Set on the rocky coastline between Lamai and Hua Thanon, Hin Ta and Hin Yai raise indulgent chuckles or embarrassed titters from those who go to see them. This unusual and titillating sight has, naturally, given rise to a legend explaining how the rocks came into being.

The Hin Ta/Hin Yai legend is a tale of tragedy tinged with hope, as described on a signboard near the rocks: “A folklore of Samui Island tells the story of an old couple by the name of Ta Kreng (Grandpa Kreng) and Yai Riem (Grandma Riem) who lived with their son in the southern province of Nakhon Si Thammarat. Since their son had come of age, they felt that it was time he got married.

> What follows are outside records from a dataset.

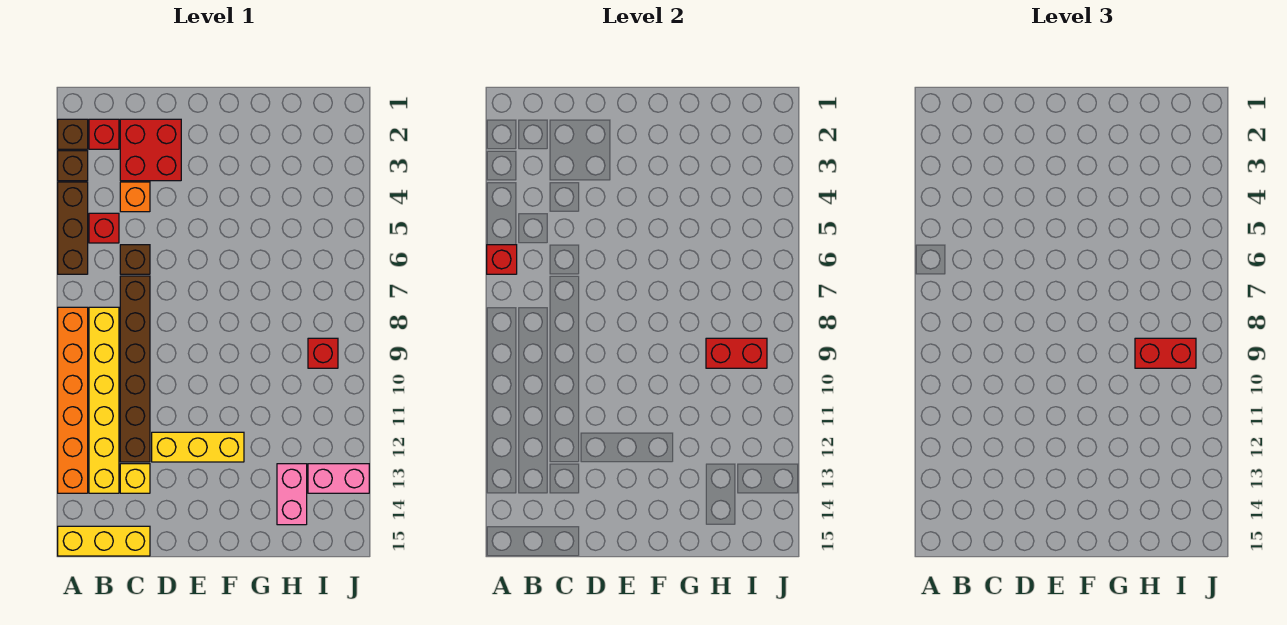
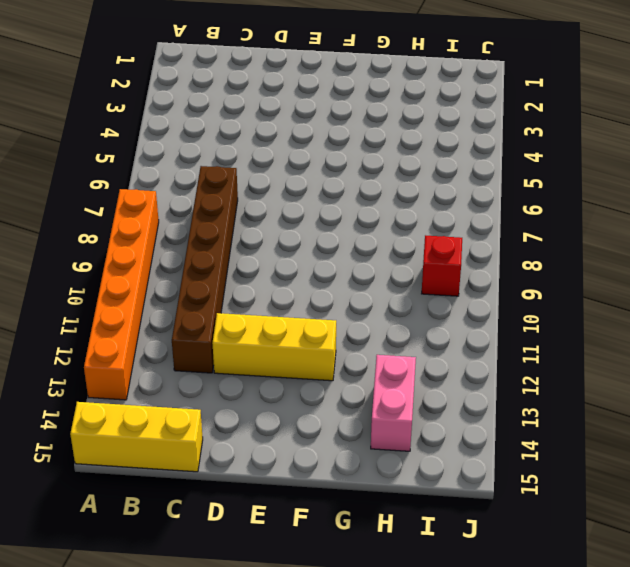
none -> brown brick A2 level 1
none -> brown brick A3 level 1
none -> brown brick A4:A6 level 1

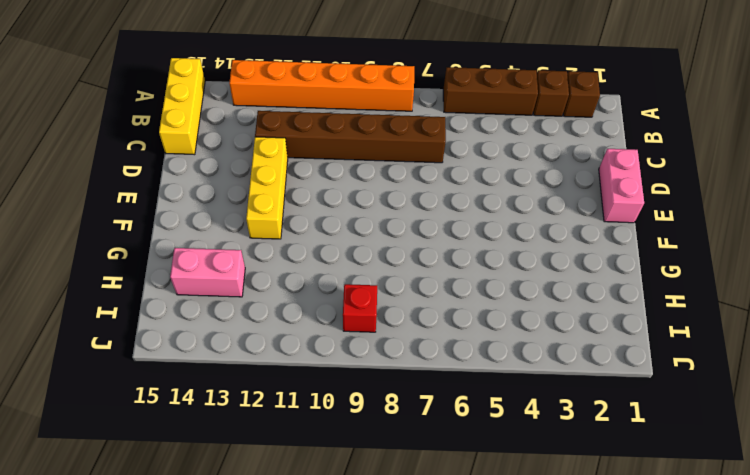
pink brick D1:E1 level 1 -> pink brick I13:J13 level 1
none -> red brick B2 level 1
none -> red brick B5 level 1
none -> yellow brick B8:B13 level 1

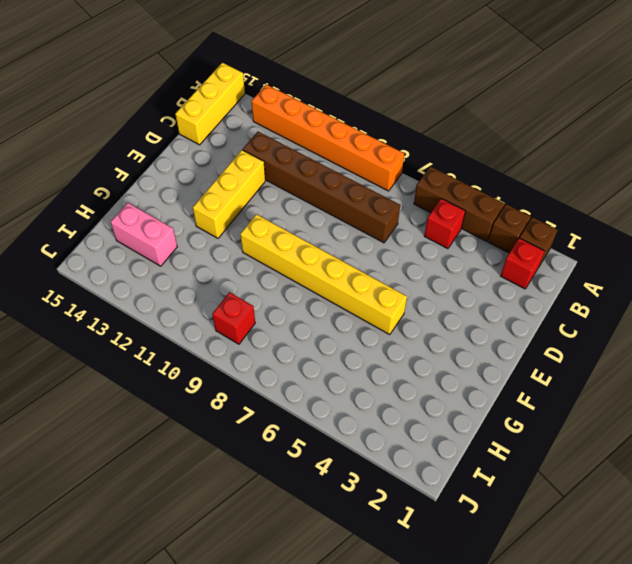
yellow brick F5:F10 level 1 -> yellow brick B8:B13 level 1
none -> red brick C2:D3 level 1
none -> orange brick C4 level 1
none -> brown brick C6 level 1

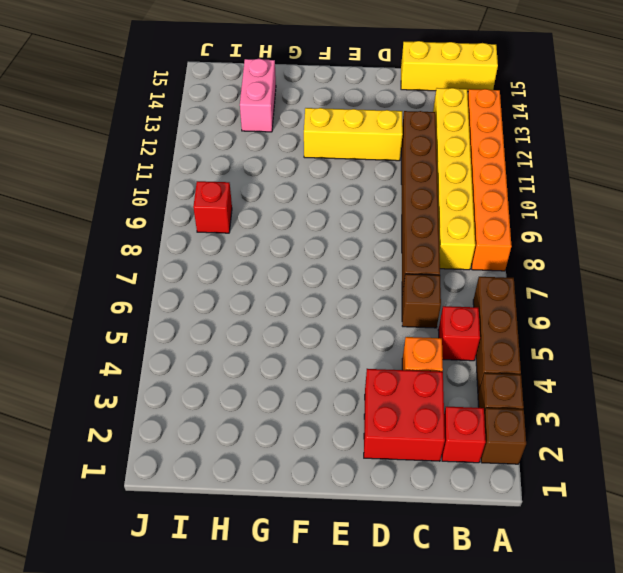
none -> yellow brick C13 level 1
none -> pink brick I13:J13 level 1
none -> red brick A6 level 2

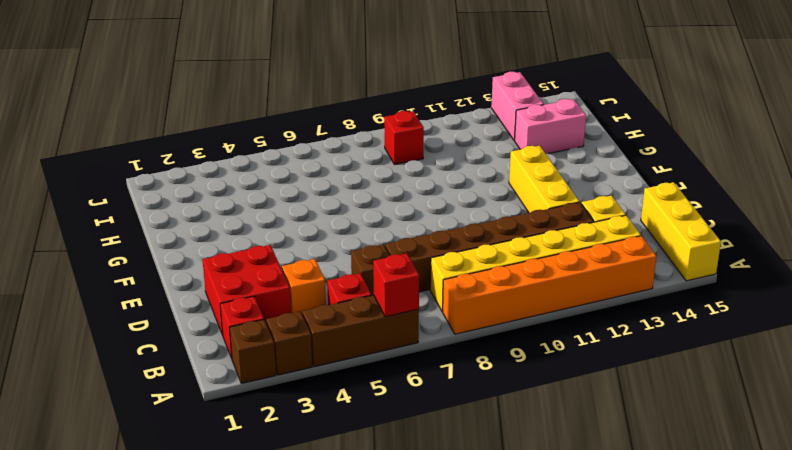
none -> red brick H9:I9 level 2
none -> red brick H9:I9 level 3

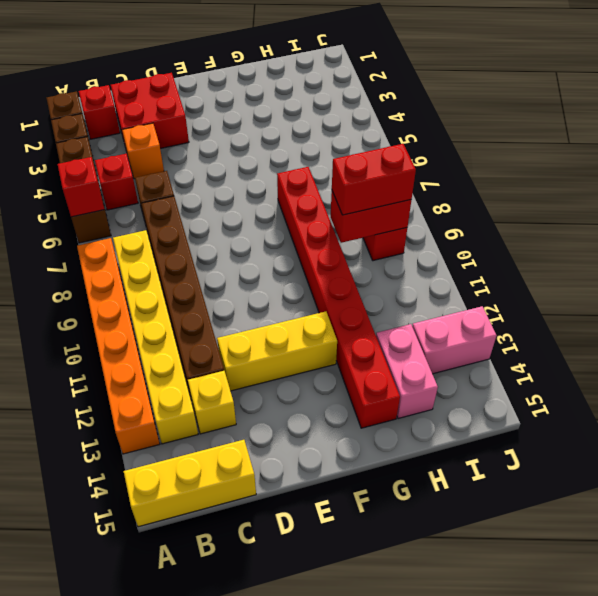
red brick G7:G14 level 1 -> none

“One day they decided to sail to the neighbouring province of Prachuap Khiri Khan to ask for the hand of the daughter of a man named Ta Monglai. During their sea journey, their boat was seized by a storm. The old man and his wife were unable to swim ashore. They died at sea, turning into rocks as proof to the would-be bride's parents of their true intentions. The rocks stand there to this day.”

The views from the rocks and vicinity are spectacular, stretching across the sea to nearby islands. Close to Hin Ta and Hin Yai is a small white-sand beach that is not suitable for swimming but offers a refreshing place to cool your feet after a day of island exploration. The pristine waters here are so clear that colourful marine life can often be seen from the surface.

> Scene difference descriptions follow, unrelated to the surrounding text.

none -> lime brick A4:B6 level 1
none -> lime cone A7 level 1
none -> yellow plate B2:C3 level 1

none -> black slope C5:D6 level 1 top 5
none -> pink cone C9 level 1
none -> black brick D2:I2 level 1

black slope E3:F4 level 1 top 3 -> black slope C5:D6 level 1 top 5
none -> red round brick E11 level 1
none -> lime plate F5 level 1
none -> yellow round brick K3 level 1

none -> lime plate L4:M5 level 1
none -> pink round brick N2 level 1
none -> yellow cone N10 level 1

Hin Ta and Hin Yai are found near the traditional Muslim fishing village Hua Thanon and in the surrounding area there’s a lush landscape of plantations and buffalo fields, offering a brief glimpse of how life might have been on Samui before the rise of tourism.

Those who forget to bring their camera may easily find a variety of postcard pictures of the rocks and other Samui sights in the vendor stalls set up here to cater to the steady stream of curious visitors. Many souvenirs plus drinks and snacks are for sale, including the must-try Thai sweet called ‘galamae’.